When jobs crash without explanation: * check whether over disc quota. Quota is 52GB in 2020. * the reason may be errors writing to files. This terminates a process without any info on the reason in the log. * Matlab ignores file writing errors. It just keeps running. The crash only occurs when file reads fails.

Uploading Files

Set up login via ssh keys. Then use rsync to upload and download files.

Changing software versions

module avail julia lists available versions.

module add julia/1.4.1 adds a module temporarily. But need to module save to make it permanent.

module rm removes a module

module list lists currently installed ones.

Slurm

Each line in the sbatch file looks like #SBATCH -o value.

Options (indicated by -o) are: * -t 03-00: time in days-hours * -N 1: number of nodes * --mem 24576: memory in megabytes (per cpu)

Status of running jobs:

  • squeue -u
  • squeue --job XXXX
  • sacct --format="JobID,JobName%30,State,ExitCode" (best typed using KeyboardMaestro)

Matlab Issues

It is easiest to replicate the local directory structure on killdevil.
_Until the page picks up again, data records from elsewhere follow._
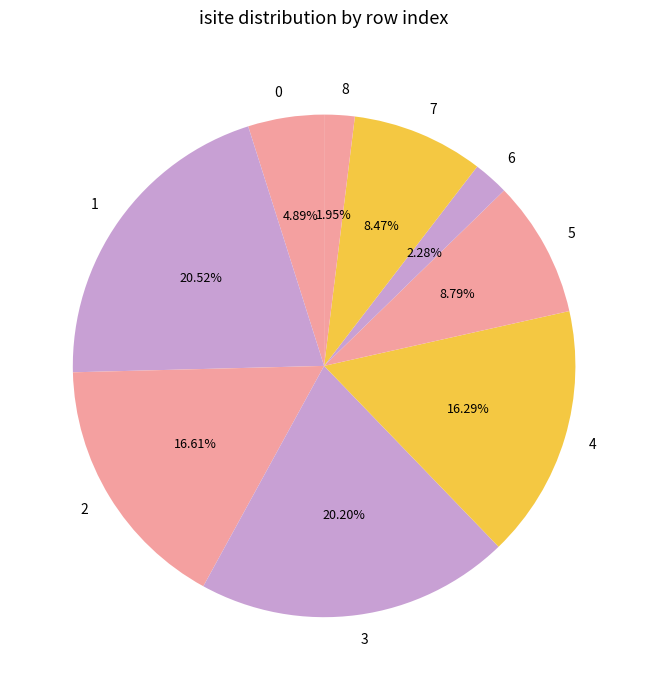

To the nearest percent, what is the average slice percentage?

11%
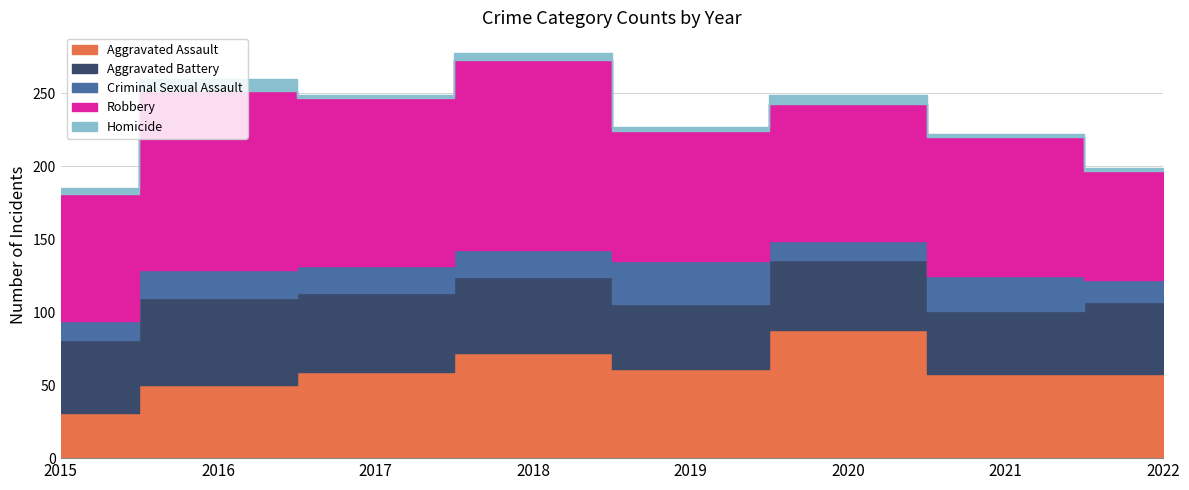

What is the smallest value displayed?

2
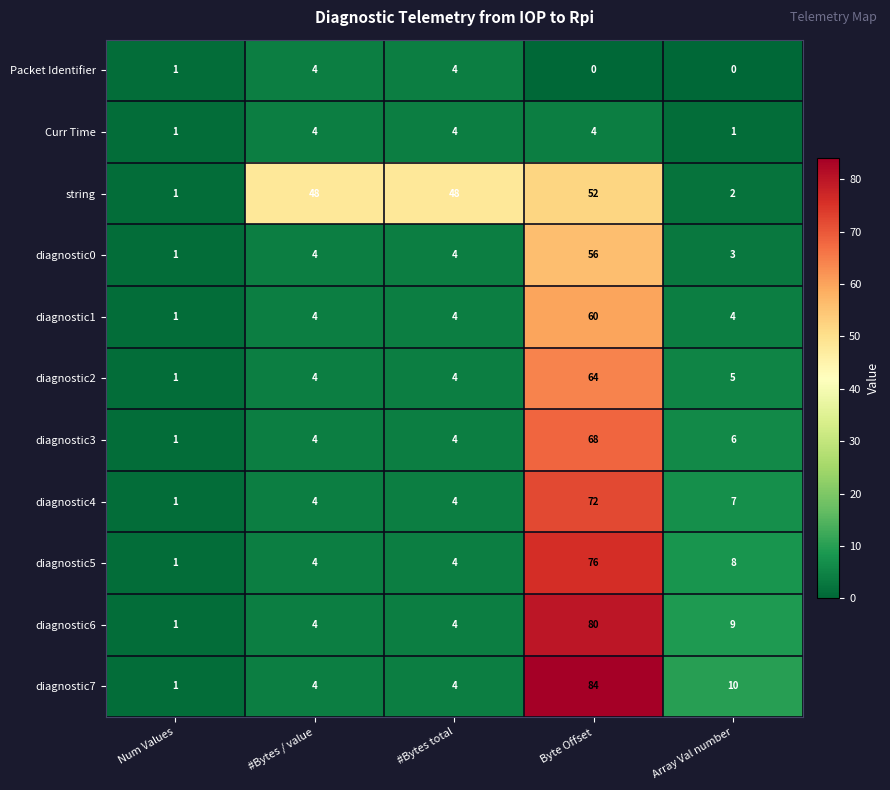

At how many categories does at least one series exceed 75?

1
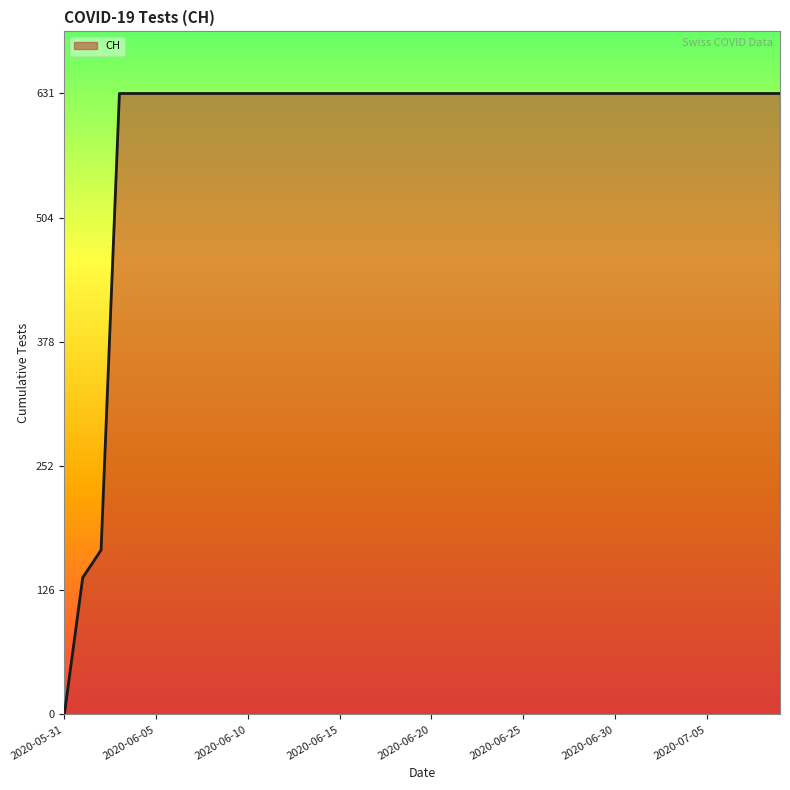

Does the chart display data point markers on the line(s)?

No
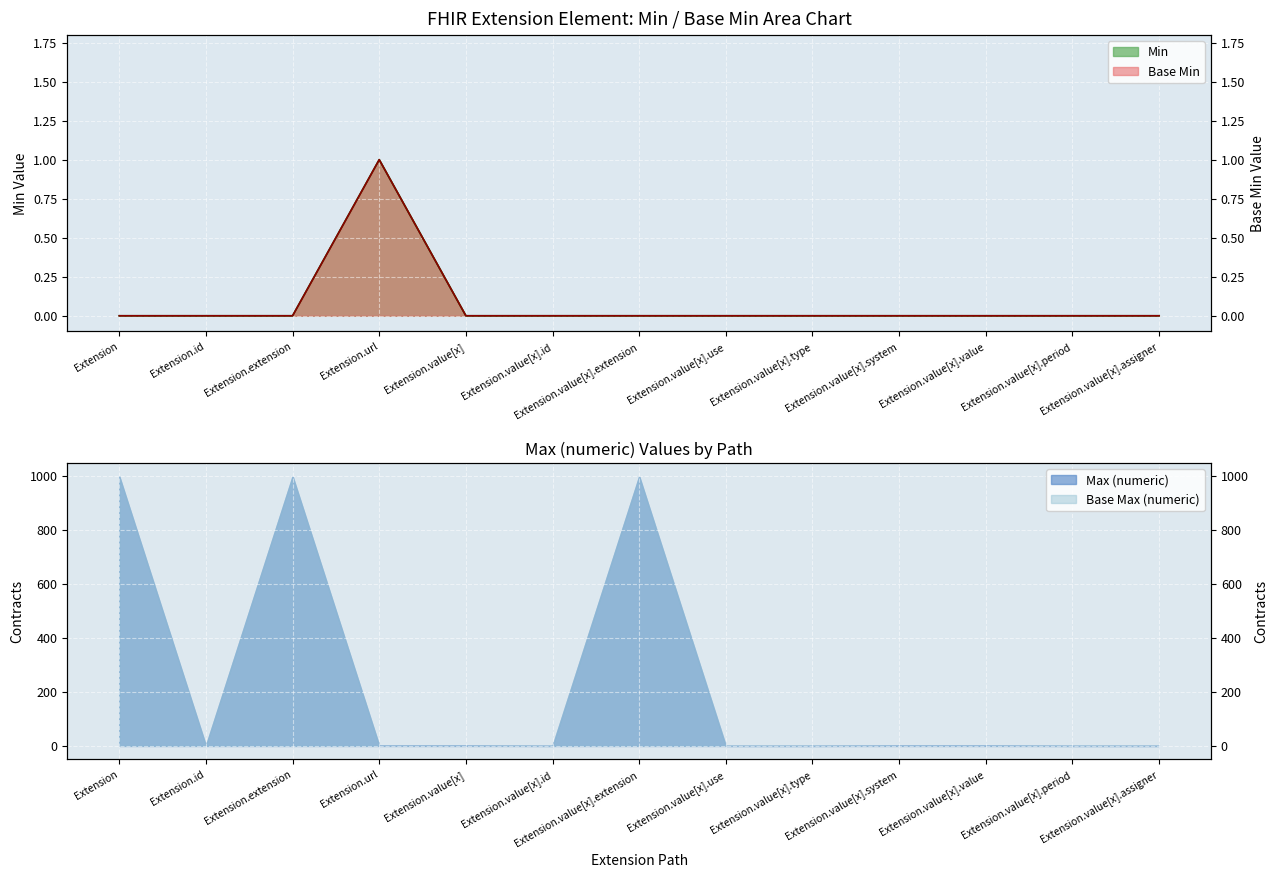

What position from the left is Extension.value[x].system?

10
Then running files on the cluster just requires a change in the base directory that all other directories hang off.

Write your code so that the data are placed in the right folder (different on unix cluster vs local machine).

Write a matlab function that does the computations and can be called from the command line.

Command syntax: bsub -n 8 -R "span[hosts=1]" matlab -nodisplay -nosplash -r "run_batch_so1('fminsearch',1,1,7)" -logfile set7.out -n 8 : requests 8 cores - the max matlab can handle

run_batch_so1 is my command file in this example.

Kure jobs crash regularly. It is important to make sure the optimization algorithm can hot-start (resume after a crash using a saved history).

Saving files:

  • Matlab cannot save large / complex files. It crashes. Only save the minimum optimization history needed to hot-start.
  • When using parallel algorithms, make sure different instances do not try to read / write the same file at the same time. A simple semaphore approach is easily implemented (each instance locks the file it wants to access by writing a file, e.g. "lock07_param.mat" indicates that instance 7 has locked the file param.mat).